■ Extrait fourni:
L’article 4 du projet de loi constitutionnelle concerne le droit d’amendement en séance. Il constitutionnalise ce qui a été introduit au Sénat, par modification du Règlement : la possibilité d’amender un texte seulement en commission, pour réserver à la séance le seul soin de valider l’ensemble. À condition d’en user sans en abuser, cela mérite d’être accueilli favorablement.
La constitutionnalisation de nouveaux mécanismes de démocratie directe aurait traduit une réelle modernité de la réforme
L’article 14 du projet de loi constitutionnelle transforme le Conseil économique, social et environnemental en « Chambre de la participation citoyenne », tout en réduisant d’un tiers ses effectifs, de 233 à 155 membres, qui représenteront la « société civile ».
Un mot, d’abord, sur cette nouvelle dénomination : elle est pour le moins datée, renvoyant à un vocabulaire de la IIIe République où l’on parlait encore de « Chambres des députés ». Est-ce donc cela le « nouveau monde » ? Un « Conseil » ou une « Assemblée » aurait été plus contemporain.
Un autre mot, ensuite, sur ce qu’elle représente : la « société civile » s’oppose, me semble-t-il, à la société militaire. Or, depuis le Maréchal Pétain ou le Général de Gaulle, les institutions politiques ne sont plus composées de militaires, presque ès qualités. Une référence à la société « civique » ou, généralement, aux « activités socioéconomiques » aurait été préférable.
Cette « Chambre » aurait pu permettre de constitutionnaliser des nouveaux mécanismes de démocratie directe, marquant ainsi la réforme d’une réelle modernité. En réalité, rien de tout cela, à ce stade : elle a vocation à détenir, à l’instar du CESE actuel, un rôle principalement consultatif, quoique pas exclusivement.
Elle organisera des « consultations du public » – sans autre précision – et sera consultée sur les projets de loi à caractère économique, social et environnemental. Tout autre projet ou proposition de loi pourra également lui être soumis, notamment les projets de loi de finances, de financement de la sécurité sociale, ou de programmation pluriannuelle des finances publiques. Elle recueillera également des pétitions, dans les conditions fixées par une loi organique et pourra décider de ses suites, y compris au sein des assemblées parlementaires.
Tout cela est vaste et vague, donc bâclé.
Sans parler des « consultations du public », dont on ne saisit ni l’objet ni les finalités, on comprend que les suites parlementaires des pétitions peuvent consister en des propositions de loi, voire des amendements (même si les délais risquent de rendre cela impossible), sans que l’on sache si elles devront être examinées, ou si elles seront simplement déposées. D’ailleurs, la « Chambre » disposera-t-elle d’un droit d’initiative législative ? On en doute à ce stade car, pour ce faire, il faudrait également modifier l’article 39 de la Constitution, qui limite ses détenteurs au Premier ministre et aux membres du Parlement.
Si l’on souhaite effectivement attribuer un rôle à cette « Chambre » modernisée, il serait judicieux de préciser ses prérogatives, afin d’éviter que la loi organique ne la transforme en « antichambre », où l’on patiente, on discute mais où rien ne se décide officiellement.
Enfin, en guise de modernisation et parce que le Chef de l’État l’avait proposé lorsqu’il était en campagne, il aurait été bienvenu d’insérer le numérique dans ce nouveau dispositif, au moins en reconnaissant la nécessité d’adapter la démocratie aux possibilités offertes désormais par la technique. Cela aurait permis de lui octroyer une reconnaissance constitutionnelle en tant que moyen de participation démocratique. L’intention figure d’ailleurs dans l’exposé des motifs du projet de loi : on regrette qu’elle ne se transforme pas en disposition. Il n’est pas encore trop tard pour bien faire.

■ Travail à réaliser:
Répondez à ces questions sur l'extrait consacré à la réforme constitutionnelle :
1. Selon l'extrait, à combien de membres sont réduits les effectifs de la « Chambre de la participation citoyenne », et combien en compte-t-elle avant cette réduction ?
2. Quelles dénominations l'extrait juge-t-il plus contemporaines que « Chambre » ?
3. Quel article de la Constitution faudrait-il aussi modifier pour que la « Chambre » dispose d'un droit d'initiative législative ?
La liste qui suit n'est pas nécessaire pour ce travail.

■ Données étudiées:
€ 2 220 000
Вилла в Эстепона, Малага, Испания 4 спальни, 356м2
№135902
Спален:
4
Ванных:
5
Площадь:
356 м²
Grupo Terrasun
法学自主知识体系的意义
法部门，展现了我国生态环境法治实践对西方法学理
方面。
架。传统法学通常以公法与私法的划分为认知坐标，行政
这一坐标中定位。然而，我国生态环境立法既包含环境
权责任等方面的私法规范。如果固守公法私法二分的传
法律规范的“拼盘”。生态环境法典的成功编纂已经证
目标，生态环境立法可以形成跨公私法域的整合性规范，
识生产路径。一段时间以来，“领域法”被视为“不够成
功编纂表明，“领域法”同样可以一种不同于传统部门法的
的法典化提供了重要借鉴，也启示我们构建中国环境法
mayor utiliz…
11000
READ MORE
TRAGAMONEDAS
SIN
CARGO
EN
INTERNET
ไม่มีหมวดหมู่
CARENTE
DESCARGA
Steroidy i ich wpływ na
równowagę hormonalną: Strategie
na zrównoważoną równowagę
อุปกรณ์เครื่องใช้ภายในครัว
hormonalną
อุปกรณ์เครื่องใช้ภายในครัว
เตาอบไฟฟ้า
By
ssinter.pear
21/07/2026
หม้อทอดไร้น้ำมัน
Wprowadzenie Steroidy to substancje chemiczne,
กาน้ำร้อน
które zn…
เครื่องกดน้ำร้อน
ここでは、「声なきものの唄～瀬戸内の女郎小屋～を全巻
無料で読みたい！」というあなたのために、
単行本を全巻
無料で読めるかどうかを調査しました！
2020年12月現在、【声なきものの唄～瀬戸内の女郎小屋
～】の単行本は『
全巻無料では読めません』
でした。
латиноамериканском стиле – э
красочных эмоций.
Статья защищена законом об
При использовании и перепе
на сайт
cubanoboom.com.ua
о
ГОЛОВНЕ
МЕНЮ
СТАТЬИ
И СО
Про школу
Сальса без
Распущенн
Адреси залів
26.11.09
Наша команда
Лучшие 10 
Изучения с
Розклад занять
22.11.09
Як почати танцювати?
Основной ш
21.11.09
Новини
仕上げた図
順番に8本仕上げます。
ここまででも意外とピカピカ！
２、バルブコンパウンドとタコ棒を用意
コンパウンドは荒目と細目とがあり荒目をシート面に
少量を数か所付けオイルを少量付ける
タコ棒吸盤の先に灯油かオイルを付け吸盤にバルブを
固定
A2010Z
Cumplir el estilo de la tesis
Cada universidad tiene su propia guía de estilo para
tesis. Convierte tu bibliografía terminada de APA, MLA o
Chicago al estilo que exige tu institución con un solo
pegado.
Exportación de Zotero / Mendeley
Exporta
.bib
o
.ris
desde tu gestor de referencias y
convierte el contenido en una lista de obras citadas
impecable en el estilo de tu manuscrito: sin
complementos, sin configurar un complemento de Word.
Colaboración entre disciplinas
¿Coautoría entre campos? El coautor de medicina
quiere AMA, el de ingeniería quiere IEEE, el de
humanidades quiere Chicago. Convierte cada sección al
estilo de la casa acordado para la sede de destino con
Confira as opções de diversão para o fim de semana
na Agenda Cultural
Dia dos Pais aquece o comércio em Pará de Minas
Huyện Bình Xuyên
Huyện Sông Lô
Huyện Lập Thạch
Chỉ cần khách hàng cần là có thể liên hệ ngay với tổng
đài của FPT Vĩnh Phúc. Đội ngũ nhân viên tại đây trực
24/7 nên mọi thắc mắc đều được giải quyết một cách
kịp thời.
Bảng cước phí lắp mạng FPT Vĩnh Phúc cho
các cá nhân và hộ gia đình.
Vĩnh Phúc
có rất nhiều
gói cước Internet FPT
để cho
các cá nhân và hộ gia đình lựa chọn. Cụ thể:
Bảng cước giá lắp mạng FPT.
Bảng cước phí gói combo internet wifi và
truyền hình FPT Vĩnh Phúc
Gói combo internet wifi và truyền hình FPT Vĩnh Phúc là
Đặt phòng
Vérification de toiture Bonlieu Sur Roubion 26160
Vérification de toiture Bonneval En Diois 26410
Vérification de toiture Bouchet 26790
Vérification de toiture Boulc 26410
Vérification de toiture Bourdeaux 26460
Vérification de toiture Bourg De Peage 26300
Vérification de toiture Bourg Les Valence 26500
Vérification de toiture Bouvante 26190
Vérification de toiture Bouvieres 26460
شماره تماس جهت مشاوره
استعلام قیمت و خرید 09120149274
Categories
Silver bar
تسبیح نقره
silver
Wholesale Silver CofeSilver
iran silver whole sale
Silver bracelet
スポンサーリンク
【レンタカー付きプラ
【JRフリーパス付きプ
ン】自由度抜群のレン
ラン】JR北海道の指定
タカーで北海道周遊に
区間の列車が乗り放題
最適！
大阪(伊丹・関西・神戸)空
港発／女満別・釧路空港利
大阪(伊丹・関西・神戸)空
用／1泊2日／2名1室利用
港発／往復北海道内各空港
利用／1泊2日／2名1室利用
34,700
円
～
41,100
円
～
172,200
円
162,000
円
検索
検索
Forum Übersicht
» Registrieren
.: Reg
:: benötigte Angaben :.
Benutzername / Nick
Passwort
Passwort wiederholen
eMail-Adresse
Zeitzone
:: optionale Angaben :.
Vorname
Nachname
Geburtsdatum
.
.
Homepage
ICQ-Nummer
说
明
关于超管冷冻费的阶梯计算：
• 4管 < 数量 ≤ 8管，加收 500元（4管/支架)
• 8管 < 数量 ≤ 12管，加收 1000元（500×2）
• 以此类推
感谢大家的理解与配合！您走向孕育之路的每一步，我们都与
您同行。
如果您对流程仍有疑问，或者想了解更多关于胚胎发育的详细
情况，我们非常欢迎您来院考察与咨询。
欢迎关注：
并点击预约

■ Zone de réponse:
1. Les effectifs sont réduits à 155 membres, contre 233 auparavant.
2. Un « Conseil » ou une « Assemblée ».
3. L'article 39 de la Constitution.